━━━━━ Dataset extract ━━━━━

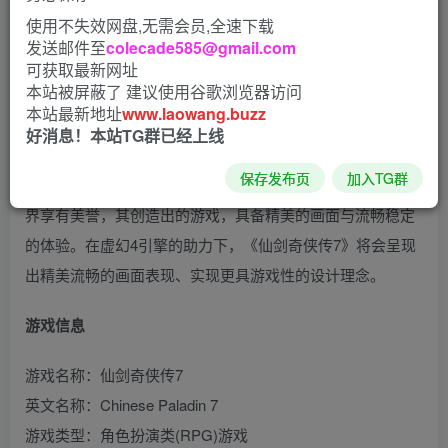
使用不失效网盘,无需会员,全速下载
发送邮件至
colecade585@gmail.com
仙剑奇侠传7试玩版是由大宇资讯制作，畅游乐动发行的一款
可获取最新网址
本站被屏蔽了 建议使用谷歌浏览器访问
国产RPG游戏，是经典系列《仙剑奇侠传》的第九部正统续
本站最新地址
www.laowang.buzz
作。本作将秉承系列的传统，继续为玩家们带来奇幻、精彩
好消息！本站TG群已经上线
和令人荡气回肠的故事，以及更加良好的游戏体验。游戏将
保存发布页
加入TG群
采用虚幻4引擎制作。作为一款先进的游戏引擎，虚幻4在业
界享有美誉，其创造出的游戏，具备精美的画面与流畅稳定
的体验。在虚幻4引擎的助力下，《仙剑奇侠传7》将会呈现
出精美流畅的画面表现、实现更具游戏性的设计理念。
游戏信息
游戏名称：仙剑奇侠传7
英文名称：Chinese Paladin 7
游戏类型：角色扮演类(RPG)游戏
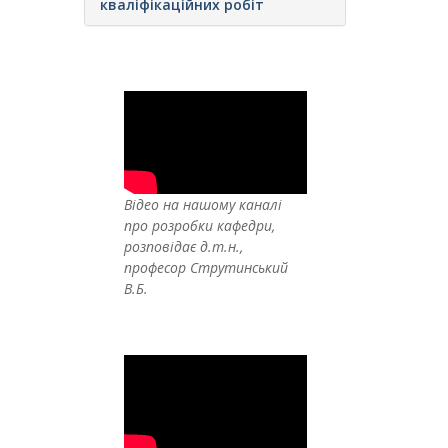
кваліфікаційних робіт
Відео на нашому каналі
про розробки кафедри,
розповідає д.т.н.,
професор Струтинський
В.Б.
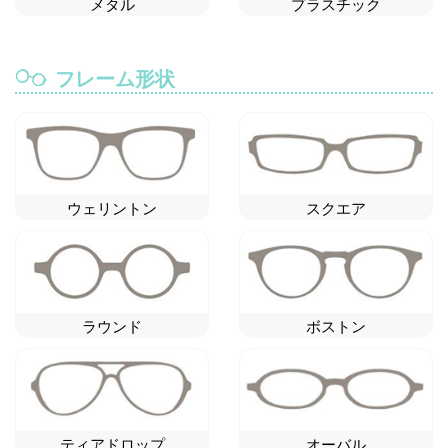
メタル
プラスチック
フレーム形状
ウェリントン
スクエア
ラウンド
ボストン
ティアドロップ
オーバル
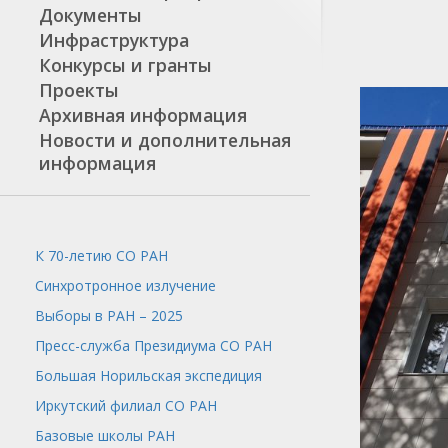
Документы
Инфраструктура
Конкурсы и гранты
Проекты
Архивная информация
Новости и дополнительная
информация
К 70-летию СО РАН
Синхротронное излучение
Выборы в РАН – 2025
Пресс-служба
Президиума СО РАН
Большая Норильская экспедиция
Иркутский филиал СО РАН
Базовые школы РАН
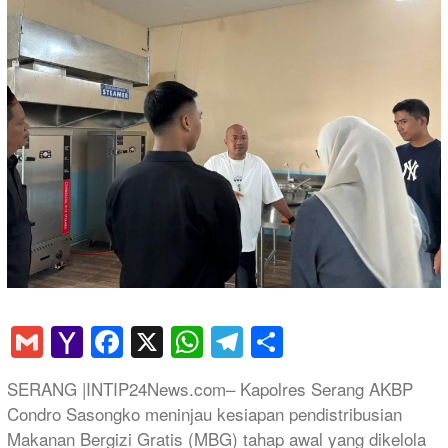
Gmail
Yahoo
Facebook
X
WhatsApp
Telegram
Share
Mail
SERANG |INTIP24News.com– Kapolres Serang AKBP
Condro Sasongko meninjau kesiapan pendistribusian
Makanan Bergizi Gratis (MBG) tahap awal yang dikelola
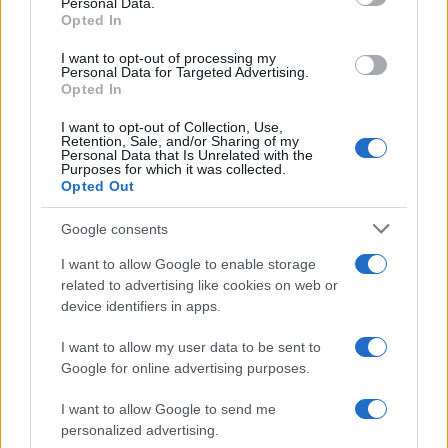
Personal Data.
Opted In
I want to opt-out of processing my
Cotización de Bitcoin hoy: análisis del mercado y tendencias
Personal Data for Targeted Advertising.
clave
Opted In
Diego Martín · 8 Ago 2026
I want to opt-out of Collection, Use,
Retention, Sale, and/or Sharing of my
Personal Data that Is Unrelated with the
FINANCIACIÓN
Purposes for which it was collected.
Opted Out
Google consents
I want to allow Google to enable storage
related to advertising like cookies on web or
device identifiers in apps.
I want to allow my user data to be sent to
Google for online advertising purposes.
I want to allow Google to send me
Guía para comparar créditos: TIN, TAE y comisiones
personalized advertising.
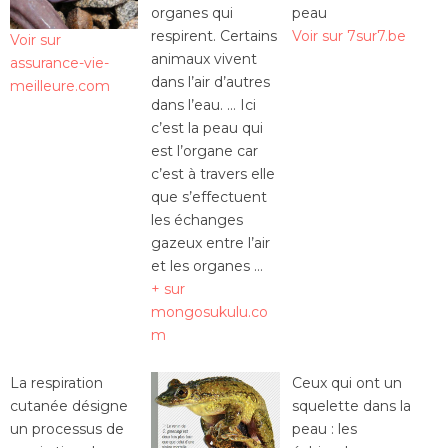
organes qui
respirent. Certains
Voir sur 7sur7.be
Voir sur
animaux vivent
assurance-vie-
dans l’air d’autres
meilleure.com
dans l’eau. … Ici
c’est la peau qui
est l’organe car
c’est à travers elle
que s’effectuent
les échanges
gazeux entre l’air
et les organes …
+ sur
mongosukulu.co
m
La respiration
Ceux qui ont un
cutanée désigne
squelette dans la
un processus de
peau : les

━━━━━

The task:
From the records above, copy only the lines running from the line containing "游戏名称：仙剑奇侠传7" to the line containing "Makanan Bergizi Gratis", both ends included. Leave the pictures out.

Your solution:
游戏名称：仙剑奇侠传7
英文名称：Chinese Paladin 7
游戏类型：角色扮演类(RPG)游戏
кваліфікаційних робіт
Відео на нашому каналі
про розробки кафедри,
розповідає д.т.н.,
професор Струтинський
В.Б.
メタル
プラスチック
フレーム形状
ウェリントン
スクエア
ラウンド
ボストン
ティアドロップ
オーバル
Документы
Инфраструктура
Конкурсы и гранты
Проекты
Архивная информация
Новости и дополнительная
информация
К 70-летию СО РАН
Синхротронное излучение
Выборы в РАН – 2025
Пресс-служба
Президиума СО РАН
Большая Норильская экспедиция
Иркутский филиал СО РАН
Базовые школы РАН
Gmail
Yahoo
Facebook
X
WhatsApp
Telegram
Share
Mail
SERANG |INTIP24News.com– Kapolres Serang AKBP
Condro Sasongko meninjau kesiapan pendistribusian
Makanan Bergizi Gratis (MBG) tahap awal yang dikelola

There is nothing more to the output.